Brano di testo:

Trump, gli intellettuali, il partito dei sindaci delle grandi città americane

Trump, gli intellettuali, il partito dei sindaci delle grandi città americane

 

Nella “Repubblica” di venerdì 13 gennaio è stato pubblicato un articolo di Roger Cohen, tradotto da Assia Rosati, dal “New York Times News Service”: Trump e le élite culturali. Sul fenomeno Trump tanto si è scritto in questi giorni che hanno preceduto e che ora seguono il giuramento del nuovo presidente degli Usa ma credo che il giudizio di Roberto Morassut, nel suo articolo sull’Unità del 24 gennaio 2017, sia il più efficace: “Lo Stato nazionale borghese è stato di fatto abbattuto non dal movimento operaio internazionalista ma dalla globalizzazione. In questi ultimi anni il dominio delle scelte economiche, degli stili di vita, della cultura di massa, del profilo morale, dei conflitti militari è stato ed è nelle mani delle oligarchie finanziarie e non esiste la forza di uno Stato o di un sistema multipolare di Stati capace di fare da contrappeso democratico e di condizionare un diverso corso della Storia (…) Trump e i populisti europei risvegliano il fantasma borghese della Nazione lasciato cadere tra i rifiuti dalla grande borghesia straricca e speculativa e raccolto come un’illusoria coperta dalla media e piccola borghesia impoverita e anche dai ceti operai. Trump ha usato con l’istinto di una bestia da denaro il peggio dell’internazionalismo e il peggio del nazionalismo”. Io sono pieno di dubbi di fronte a questa situazione. So però che, per dirla con Michele Serra, bisogna combattere e sorridere coi denti d’acciaio.

Elenco dei compiti:
1 - Ripeti parola per parola l'intero brano su Trump e gli intellettuali.
2 - Riproduci fedelmente le righe della raccolta, dalla riga che contiene "assists=0, assists=1" alla riga che contiene "At which label is the value closest to 447125?", entrambe comprese.
Le righe non hanno alcun legame con il brano.

(Voci prese da una raccolta)

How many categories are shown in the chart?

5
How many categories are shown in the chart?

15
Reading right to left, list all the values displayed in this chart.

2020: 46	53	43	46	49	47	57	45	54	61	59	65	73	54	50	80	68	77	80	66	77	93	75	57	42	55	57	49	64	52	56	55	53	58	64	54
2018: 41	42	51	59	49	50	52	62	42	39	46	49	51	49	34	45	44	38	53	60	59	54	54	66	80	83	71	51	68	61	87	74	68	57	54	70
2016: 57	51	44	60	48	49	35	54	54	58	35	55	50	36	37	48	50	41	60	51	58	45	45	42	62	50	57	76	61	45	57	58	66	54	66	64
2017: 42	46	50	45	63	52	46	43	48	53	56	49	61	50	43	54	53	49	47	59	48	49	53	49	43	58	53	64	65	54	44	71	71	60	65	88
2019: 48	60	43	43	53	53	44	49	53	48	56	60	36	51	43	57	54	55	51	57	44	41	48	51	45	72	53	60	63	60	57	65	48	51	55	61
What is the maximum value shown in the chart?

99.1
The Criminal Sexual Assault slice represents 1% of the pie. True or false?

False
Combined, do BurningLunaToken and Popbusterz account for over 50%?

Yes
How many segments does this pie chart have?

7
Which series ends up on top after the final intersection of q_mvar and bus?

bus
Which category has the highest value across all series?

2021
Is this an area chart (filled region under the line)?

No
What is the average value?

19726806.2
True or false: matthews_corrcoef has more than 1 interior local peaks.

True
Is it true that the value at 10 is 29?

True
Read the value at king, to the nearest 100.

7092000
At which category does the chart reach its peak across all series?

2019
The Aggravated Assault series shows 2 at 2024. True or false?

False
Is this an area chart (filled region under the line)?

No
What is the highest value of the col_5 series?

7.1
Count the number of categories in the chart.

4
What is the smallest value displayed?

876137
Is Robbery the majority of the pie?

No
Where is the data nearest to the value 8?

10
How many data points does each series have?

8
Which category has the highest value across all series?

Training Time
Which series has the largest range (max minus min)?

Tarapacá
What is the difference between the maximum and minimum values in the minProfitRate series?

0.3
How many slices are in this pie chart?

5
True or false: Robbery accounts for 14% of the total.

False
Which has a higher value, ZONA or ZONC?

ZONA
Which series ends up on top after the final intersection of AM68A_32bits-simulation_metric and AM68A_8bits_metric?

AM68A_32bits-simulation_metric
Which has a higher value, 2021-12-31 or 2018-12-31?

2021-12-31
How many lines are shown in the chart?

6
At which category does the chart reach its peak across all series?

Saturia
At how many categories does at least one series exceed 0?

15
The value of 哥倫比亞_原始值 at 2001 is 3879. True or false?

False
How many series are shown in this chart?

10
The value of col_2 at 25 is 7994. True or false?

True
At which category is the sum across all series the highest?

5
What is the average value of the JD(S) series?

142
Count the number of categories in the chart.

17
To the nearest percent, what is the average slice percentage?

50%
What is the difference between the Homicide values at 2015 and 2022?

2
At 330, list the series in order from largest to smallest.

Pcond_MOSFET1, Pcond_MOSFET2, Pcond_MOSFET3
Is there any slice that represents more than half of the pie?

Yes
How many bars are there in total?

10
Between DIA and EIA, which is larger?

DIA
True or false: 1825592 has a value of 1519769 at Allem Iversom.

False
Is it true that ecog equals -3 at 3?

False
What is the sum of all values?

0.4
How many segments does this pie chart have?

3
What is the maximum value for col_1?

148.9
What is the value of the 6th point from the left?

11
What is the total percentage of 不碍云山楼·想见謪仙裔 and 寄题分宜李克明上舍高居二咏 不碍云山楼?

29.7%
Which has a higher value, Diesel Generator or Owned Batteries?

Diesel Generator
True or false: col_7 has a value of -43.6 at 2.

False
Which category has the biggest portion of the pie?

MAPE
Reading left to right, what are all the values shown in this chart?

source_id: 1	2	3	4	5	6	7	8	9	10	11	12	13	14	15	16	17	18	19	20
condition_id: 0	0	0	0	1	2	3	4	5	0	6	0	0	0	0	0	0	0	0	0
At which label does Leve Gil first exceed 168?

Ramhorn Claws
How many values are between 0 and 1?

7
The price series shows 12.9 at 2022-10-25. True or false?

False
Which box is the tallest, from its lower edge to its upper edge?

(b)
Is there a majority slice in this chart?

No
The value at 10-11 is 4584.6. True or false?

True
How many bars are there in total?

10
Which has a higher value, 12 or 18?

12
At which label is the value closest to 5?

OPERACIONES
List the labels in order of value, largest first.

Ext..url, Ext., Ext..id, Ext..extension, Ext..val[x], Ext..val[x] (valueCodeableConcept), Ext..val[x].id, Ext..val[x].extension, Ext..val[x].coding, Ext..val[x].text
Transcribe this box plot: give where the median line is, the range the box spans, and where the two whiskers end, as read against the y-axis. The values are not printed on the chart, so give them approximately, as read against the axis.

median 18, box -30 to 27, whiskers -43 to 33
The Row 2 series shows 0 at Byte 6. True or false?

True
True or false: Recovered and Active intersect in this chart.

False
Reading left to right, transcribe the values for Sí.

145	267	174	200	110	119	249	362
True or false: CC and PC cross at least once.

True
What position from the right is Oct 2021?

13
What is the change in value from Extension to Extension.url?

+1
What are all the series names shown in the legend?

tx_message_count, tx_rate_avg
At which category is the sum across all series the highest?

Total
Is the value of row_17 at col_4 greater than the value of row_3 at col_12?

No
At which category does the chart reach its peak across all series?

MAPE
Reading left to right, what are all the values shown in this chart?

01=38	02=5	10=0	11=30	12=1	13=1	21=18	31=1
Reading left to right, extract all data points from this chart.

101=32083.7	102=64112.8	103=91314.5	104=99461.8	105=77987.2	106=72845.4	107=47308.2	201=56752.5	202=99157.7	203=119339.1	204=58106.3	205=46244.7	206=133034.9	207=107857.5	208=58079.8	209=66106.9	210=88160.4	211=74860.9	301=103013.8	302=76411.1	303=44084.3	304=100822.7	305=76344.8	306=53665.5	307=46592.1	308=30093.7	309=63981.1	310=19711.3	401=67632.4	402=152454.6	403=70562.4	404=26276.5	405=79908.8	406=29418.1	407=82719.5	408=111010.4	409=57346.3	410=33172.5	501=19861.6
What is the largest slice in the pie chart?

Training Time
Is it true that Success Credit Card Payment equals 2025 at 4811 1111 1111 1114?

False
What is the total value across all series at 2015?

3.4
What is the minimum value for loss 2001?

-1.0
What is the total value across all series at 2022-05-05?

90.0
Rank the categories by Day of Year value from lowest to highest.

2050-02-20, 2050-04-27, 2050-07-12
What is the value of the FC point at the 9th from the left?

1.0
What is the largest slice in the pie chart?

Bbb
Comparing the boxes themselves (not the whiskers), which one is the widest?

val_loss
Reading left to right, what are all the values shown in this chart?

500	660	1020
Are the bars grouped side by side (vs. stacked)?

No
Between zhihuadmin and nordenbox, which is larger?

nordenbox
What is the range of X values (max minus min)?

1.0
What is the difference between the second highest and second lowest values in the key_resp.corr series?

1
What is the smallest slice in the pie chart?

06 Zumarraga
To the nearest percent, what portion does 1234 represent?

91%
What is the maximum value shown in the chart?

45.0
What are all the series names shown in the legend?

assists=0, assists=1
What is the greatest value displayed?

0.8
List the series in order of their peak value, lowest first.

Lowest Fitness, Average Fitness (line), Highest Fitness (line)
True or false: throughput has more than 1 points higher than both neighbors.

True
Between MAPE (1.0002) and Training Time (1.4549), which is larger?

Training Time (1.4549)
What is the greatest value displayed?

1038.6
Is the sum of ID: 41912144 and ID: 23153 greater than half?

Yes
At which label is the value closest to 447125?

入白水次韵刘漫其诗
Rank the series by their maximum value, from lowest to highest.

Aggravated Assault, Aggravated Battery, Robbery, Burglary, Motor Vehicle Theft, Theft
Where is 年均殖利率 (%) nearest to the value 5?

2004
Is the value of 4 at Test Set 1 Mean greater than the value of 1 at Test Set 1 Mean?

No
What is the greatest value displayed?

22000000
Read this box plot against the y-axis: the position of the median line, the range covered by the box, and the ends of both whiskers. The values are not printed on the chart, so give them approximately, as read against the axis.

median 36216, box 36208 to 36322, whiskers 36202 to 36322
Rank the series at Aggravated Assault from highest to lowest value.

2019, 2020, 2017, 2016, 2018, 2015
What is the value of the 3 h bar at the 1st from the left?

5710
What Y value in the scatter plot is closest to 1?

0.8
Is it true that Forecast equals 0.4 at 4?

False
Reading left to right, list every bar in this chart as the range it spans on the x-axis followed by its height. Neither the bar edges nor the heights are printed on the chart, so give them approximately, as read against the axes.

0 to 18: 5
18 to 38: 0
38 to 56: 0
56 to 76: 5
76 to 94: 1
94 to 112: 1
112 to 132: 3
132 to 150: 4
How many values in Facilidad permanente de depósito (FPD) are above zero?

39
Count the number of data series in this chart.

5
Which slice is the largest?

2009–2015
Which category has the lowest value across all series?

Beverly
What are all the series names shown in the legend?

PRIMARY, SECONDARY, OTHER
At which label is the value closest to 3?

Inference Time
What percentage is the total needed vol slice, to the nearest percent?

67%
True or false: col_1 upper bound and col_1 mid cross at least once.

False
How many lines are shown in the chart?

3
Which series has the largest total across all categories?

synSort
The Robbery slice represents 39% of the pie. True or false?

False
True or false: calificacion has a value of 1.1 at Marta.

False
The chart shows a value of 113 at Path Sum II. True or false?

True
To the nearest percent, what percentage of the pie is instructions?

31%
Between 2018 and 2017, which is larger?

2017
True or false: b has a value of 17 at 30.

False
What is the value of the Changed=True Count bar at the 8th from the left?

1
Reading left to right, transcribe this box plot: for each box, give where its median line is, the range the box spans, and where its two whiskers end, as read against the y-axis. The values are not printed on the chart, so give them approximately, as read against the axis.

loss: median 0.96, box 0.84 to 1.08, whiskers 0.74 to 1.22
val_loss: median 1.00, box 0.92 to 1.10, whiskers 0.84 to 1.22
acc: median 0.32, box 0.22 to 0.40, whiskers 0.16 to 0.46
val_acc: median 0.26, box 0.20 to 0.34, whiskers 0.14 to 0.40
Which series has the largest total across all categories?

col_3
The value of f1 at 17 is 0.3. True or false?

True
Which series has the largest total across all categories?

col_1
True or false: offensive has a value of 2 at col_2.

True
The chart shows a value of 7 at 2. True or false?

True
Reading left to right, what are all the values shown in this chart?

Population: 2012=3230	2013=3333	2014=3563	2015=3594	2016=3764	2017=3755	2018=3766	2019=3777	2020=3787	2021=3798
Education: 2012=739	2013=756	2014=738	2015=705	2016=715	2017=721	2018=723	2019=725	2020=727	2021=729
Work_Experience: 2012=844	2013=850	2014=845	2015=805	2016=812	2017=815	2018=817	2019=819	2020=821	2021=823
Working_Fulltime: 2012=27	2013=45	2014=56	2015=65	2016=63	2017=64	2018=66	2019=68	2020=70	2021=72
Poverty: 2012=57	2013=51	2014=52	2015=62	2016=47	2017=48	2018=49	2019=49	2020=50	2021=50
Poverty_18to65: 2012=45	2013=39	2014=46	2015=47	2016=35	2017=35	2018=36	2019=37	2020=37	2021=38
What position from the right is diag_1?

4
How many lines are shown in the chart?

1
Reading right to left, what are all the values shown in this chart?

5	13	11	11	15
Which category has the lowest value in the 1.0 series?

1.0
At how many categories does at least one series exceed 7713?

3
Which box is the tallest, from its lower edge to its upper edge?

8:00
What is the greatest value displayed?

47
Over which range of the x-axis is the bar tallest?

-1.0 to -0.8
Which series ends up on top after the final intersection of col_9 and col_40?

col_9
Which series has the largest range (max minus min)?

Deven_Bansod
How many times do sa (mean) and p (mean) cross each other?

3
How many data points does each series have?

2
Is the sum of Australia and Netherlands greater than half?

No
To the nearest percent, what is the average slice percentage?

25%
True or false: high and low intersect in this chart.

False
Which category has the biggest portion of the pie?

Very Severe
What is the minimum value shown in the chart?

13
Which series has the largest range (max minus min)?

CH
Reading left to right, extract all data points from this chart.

Soluzioni dei compiti:
1 -
Trump, gli intellettuali, il partito dei sindaci delle grandi città americane

Trump, gli intellettuali, il partito dei sindaci delle grandi città americane

 

Nella “Repubblica” di venerdì 13 gennaio è stato pubblicato un articolo di Roger Cohen, tradotto da Assia Rosati, dal “New York Times News Service”: Trump e le élite culturali. Sul fenomeno Trump tanto si è scritto in questi giorni che hanno preceduto e che ora seguono il giuramento del nuovo presidente degli Usa ma credo che il giudizio di Roberto Morassut, nel suo articolo sull’Unità del 24 gennaio 2017, sia il più efficace: “Lo Stato nazionale borghese è stato di fatto abbattuto non dal movimento operaio internazionalista ma dalla globalizzazione. In questi ultimi anni il dominio delle scelte economiche, degli stili di vita, della cultura di massa, del profilo morale, dei conflitti militari è stato ed è nelle mani delle oligarchie finanziarie e non esiste la forza di uno Stato o di un sistema multipolare di Stati capace di fare da contrappeso democratico e di condizionare un diverso corso della Storia (…) Trump e i populisti europei risvegliano il fantasma borghese della Nazione lasciato cadere tra i rifiuti dalla grande borghesia straricca e speculativa e raccolto come un’illusoria coperta dalla media e piccola borghesia impoverita e anche dai ceti operai. Trump ha usato con l’istinto di una bestia da denaro il peggio dell’internazionalismo e il peggio del nazionalismo”. Io sono pieno di dubbi di fronte a questa situazione. So però che, per dirla con Michele Serra, bisogna combattere e sorridere coi denti d’acciaio.

2 -
assists=0, assists=1
What is the greatest value displayed?

0.8
List the series in order of their peak value, lowest first.

Lowest Fitness, Average Fitness (line), Highest Fitness (line)
True or false: throughput has more than 1 points higher than both neighbors.

True
Between MAPE (1.0002) and Training Time (1.4549), which is larger?

Training Time (1.4549)
What is the greatest value displayed?

1038.6
Is the sum of ID: 41912144 and ID: 23153 greater than half?

Yes
At which label is the value closest to 447125?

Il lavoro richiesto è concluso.